Exercise directions:
Switch "antiquity" for "classical times" in the abstract on naming cultivated plants, and give the passage starting at "P. W.T. Stearn" and ending at "Codes is outlined.".

Text passage:
──────────────────────────────

HISTORICAL SURVEY OF THE NAMING OF CULTIVATED PLANTS

P. W.T. Stearn
Written records of vernacular names of cultivated plants exist since antiquity. From Cato (160 B.C.) to the various versions of the International Code for Botanical Nomenclature and the International Code of the Nomenclature for Cultivated Plants, practice, rules and recommendations of nomenclature are described. The role of various botanists in the establishment of the Codes is outlined.

Examples of cultivar names, and names of other groups (e.g. grex), are given in their historical context.

──────────────────────────────

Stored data
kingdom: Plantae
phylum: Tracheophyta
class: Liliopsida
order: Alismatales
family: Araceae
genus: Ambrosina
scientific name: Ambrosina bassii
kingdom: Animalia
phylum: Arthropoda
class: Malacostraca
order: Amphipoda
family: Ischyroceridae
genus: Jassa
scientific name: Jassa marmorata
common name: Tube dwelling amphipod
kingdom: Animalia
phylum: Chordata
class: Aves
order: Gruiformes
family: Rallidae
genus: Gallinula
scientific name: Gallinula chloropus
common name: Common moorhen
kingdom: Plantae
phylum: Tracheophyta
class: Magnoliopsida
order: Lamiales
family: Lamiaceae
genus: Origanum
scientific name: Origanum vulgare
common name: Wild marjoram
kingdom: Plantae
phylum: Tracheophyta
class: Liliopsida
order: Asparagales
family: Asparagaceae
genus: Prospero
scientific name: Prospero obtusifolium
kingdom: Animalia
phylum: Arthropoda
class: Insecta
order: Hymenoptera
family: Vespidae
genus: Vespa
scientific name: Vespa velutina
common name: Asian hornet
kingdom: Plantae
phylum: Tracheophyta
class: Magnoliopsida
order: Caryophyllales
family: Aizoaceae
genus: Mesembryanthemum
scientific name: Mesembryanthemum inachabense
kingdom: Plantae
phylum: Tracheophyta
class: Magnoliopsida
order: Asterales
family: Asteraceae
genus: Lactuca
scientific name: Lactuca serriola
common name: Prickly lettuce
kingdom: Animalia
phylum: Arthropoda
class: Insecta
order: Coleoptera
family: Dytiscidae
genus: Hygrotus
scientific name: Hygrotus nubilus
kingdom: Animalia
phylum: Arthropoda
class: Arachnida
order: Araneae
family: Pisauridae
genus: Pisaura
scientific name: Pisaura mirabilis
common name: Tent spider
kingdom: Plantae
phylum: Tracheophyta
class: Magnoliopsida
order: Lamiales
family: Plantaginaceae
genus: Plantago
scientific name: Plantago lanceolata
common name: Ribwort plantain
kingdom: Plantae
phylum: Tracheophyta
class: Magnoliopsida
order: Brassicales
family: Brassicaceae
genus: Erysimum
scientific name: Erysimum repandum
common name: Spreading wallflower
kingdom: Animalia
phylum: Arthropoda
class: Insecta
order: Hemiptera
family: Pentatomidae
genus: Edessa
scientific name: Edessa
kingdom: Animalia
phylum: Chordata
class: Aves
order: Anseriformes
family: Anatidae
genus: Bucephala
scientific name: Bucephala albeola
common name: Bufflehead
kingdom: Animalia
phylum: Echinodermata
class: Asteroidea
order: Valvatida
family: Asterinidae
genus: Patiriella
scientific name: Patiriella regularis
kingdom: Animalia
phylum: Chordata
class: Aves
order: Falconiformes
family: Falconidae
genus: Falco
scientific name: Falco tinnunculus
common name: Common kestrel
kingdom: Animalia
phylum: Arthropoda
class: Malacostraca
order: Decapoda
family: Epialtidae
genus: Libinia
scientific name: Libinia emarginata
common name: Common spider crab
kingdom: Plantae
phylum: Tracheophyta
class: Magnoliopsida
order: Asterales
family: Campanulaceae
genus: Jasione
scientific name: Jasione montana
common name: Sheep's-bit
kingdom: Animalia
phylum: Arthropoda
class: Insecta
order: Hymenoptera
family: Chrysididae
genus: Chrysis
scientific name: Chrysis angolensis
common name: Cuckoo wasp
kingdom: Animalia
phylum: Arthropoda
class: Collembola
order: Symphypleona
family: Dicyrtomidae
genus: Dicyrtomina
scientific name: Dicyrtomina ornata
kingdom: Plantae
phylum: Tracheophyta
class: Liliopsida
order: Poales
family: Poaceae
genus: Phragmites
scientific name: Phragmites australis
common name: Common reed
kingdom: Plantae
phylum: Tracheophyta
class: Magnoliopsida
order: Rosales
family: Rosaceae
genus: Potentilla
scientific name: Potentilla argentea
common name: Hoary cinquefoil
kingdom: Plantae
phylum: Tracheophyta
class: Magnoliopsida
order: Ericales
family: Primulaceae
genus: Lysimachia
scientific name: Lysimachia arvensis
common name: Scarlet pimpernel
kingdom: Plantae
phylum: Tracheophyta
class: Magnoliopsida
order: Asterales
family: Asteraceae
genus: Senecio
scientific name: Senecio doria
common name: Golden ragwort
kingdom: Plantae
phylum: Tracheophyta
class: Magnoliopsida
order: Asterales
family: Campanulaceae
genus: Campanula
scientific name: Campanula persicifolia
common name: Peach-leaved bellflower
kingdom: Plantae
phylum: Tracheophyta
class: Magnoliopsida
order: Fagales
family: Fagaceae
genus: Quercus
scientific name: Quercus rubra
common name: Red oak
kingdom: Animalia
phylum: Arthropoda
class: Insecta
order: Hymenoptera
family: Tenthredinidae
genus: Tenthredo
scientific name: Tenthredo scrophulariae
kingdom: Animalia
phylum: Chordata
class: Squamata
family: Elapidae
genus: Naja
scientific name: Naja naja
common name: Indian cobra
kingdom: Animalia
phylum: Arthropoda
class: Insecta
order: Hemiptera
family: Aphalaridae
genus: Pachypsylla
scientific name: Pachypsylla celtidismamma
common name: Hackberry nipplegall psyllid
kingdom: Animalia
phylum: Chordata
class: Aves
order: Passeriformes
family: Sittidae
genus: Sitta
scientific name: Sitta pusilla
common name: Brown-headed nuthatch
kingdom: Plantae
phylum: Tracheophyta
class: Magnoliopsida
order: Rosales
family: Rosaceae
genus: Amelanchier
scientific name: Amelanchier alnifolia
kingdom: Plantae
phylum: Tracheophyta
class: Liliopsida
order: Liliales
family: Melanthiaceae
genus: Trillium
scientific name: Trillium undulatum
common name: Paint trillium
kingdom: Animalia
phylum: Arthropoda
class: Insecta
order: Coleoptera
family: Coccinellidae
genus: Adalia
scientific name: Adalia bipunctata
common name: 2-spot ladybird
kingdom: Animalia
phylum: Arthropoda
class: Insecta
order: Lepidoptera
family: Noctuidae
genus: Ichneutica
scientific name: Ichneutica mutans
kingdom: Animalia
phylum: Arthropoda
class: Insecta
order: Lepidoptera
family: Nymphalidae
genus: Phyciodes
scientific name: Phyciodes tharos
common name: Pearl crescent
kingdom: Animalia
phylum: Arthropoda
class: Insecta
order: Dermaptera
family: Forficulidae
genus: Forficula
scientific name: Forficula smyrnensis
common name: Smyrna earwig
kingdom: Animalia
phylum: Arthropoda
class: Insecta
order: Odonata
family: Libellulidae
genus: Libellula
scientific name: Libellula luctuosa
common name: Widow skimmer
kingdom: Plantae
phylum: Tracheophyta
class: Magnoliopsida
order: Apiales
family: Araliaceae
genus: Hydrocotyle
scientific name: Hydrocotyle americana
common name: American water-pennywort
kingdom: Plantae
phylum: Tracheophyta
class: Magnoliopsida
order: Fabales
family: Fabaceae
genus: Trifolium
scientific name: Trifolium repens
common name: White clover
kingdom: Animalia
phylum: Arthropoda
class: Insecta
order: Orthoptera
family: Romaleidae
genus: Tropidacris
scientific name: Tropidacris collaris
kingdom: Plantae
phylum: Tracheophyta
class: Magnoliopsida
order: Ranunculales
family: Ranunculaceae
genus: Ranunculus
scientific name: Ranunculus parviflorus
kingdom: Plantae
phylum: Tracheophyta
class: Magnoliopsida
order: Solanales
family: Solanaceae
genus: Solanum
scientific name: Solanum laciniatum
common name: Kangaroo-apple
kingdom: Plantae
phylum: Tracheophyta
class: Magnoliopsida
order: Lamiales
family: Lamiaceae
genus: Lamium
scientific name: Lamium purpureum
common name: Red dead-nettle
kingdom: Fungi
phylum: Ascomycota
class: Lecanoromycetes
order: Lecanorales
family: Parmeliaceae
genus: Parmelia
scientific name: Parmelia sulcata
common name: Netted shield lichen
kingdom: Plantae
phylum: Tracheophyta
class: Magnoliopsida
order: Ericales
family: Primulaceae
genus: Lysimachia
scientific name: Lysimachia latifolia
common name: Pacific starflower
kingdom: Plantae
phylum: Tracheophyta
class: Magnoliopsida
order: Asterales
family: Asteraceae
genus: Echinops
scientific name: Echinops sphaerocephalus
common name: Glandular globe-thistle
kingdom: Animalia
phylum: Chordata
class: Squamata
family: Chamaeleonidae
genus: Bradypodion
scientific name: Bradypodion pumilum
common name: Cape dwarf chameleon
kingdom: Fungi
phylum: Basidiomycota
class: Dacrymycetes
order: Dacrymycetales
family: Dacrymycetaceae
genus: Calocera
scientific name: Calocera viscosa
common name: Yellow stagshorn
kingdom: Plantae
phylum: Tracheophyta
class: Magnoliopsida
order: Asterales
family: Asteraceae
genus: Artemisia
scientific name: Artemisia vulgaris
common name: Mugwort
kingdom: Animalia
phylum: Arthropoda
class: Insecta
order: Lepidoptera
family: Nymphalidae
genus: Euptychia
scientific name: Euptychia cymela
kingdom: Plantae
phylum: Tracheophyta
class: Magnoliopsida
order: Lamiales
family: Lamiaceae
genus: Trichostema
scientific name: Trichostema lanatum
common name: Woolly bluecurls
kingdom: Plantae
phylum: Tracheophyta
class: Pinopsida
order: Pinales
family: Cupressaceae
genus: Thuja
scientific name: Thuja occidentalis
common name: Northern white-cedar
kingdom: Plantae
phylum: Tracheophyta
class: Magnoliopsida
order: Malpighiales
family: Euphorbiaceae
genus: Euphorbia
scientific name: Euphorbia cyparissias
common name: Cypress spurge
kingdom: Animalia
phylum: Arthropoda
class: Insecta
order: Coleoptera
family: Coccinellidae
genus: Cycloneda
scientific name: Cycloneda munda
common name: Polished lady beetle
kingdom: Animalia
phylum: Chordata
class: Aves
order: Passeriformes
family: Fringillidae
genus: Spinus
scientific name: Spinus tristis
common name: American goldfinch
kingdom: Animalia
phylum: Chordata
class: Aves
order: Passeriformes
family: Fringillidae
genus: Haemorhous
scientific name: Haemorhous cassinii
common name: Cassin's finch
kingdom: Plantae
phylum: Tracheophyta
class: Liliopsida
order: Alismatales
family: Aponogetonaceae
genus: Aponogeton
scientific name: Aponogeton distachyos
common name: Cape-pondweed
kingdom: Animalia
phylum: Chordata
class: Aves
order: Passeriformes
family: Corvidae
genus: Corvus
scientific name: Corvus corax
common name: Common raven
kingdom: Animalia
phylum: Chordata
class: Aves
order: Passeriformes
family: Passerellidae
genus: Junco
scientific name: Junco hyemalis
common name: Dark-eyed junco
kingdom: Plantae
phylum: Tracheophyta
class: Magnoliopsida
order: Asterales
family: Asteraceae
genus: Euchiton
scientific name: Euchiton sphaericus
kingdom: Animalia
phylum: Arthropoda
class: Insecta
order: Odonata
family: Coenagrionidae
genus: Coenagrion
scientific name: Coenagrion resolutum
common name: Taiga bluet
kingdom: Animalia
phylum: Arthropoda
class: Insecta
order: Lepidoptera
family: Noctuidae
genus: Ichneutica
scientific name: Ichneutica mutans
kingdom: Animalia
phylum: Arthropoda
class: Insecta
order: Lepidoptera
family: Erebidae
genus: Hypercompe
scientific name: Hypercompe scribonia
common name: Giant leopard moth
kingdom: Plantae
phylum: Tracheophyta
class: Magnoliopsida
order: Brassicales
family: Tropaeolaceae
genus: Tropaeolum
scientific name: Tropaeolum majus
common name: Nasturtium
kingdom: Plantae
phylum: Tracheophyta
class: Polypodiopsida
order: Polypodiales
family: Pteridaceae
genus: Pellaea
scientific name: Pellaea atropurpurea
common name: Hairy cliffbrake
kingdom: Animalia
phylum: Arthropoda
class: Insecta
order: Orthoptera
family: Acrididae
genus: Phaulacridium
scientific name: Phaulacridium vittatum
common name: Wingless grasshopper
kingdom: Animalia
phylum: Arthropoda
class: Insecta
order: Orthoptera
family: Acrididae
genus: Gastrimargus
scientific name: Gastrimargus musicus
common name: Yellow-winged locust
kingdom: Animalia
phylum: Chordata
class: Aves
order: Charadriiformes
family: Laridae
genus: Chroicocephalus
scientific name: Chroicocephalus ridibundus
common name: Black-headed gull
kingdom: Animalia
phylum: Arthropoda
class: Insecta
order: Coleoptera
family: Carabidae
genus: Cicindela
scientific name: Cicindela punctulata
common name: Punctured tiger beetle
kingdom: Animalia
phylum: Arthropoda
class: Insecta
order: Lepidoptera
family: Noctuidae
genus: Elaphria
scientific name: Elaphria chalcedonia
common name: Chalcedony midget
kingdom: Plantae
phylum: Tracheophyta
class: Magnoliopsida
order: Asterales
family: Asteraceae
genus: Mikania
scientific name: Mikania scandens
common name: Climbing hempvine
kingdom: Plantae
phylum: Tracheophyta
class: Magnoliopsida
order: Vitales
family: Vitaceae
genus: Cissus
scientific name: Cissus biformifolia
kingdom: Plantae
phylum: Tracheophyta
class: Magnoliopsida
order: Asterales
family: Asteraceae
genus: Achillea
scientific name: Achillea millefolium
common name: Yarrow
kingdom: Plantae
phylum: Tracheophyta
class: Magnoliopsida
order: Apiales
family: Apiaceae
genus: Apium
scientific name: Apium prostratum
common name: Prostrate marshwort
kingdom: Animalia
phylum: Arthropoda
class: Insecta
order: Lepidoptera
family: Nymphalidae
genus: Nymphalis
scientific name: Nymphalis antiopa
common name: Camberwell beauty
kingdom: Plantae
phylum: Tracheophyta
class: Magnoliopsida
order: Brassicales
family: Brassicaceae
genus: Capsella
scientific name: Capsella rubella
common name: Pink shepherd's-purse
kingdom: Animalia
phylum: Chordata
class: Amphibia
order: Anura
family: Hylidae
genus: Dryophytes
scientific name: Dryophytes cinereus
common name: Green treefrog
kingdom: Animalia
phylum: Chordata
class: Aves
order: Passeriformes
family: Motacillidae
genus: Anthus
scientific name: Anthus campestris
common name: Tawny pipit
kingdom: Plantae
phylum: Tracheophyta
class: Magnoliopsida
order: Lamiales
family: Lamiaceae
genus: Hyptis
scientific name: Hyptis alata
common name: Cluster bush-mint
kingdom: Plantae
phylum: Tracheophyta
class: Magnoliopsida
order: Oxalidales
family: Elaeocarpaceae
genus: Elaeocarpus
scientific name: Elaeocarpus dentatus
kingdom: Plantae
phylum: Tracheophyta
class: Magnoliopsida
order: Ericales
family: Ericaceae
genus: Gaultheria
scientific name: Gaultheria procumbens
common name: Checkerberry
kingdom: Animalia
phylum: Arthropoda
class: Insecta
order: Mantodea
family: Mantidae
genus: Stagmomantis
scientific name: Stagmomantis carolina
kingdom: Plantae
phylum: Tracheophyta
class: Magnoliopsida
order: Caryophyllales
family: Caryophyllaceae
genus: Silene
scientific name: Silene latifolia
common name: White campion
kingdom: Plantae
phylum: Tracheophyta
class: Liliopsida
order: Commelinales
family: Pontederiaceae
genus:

──────────────────────────────

Result:
P. W.T. Stearn
Written records of vernacular names of cultivated plants exist since classical times. From Cato (160 B.C.) to the various versions of the International Code for Botanical Nomenclature and the International Code of the Nomenclature for Cultivated Plants, practice, rules and recommendations of nomenclature are described. The role of various botanists in the establishment of the Codes is outlined.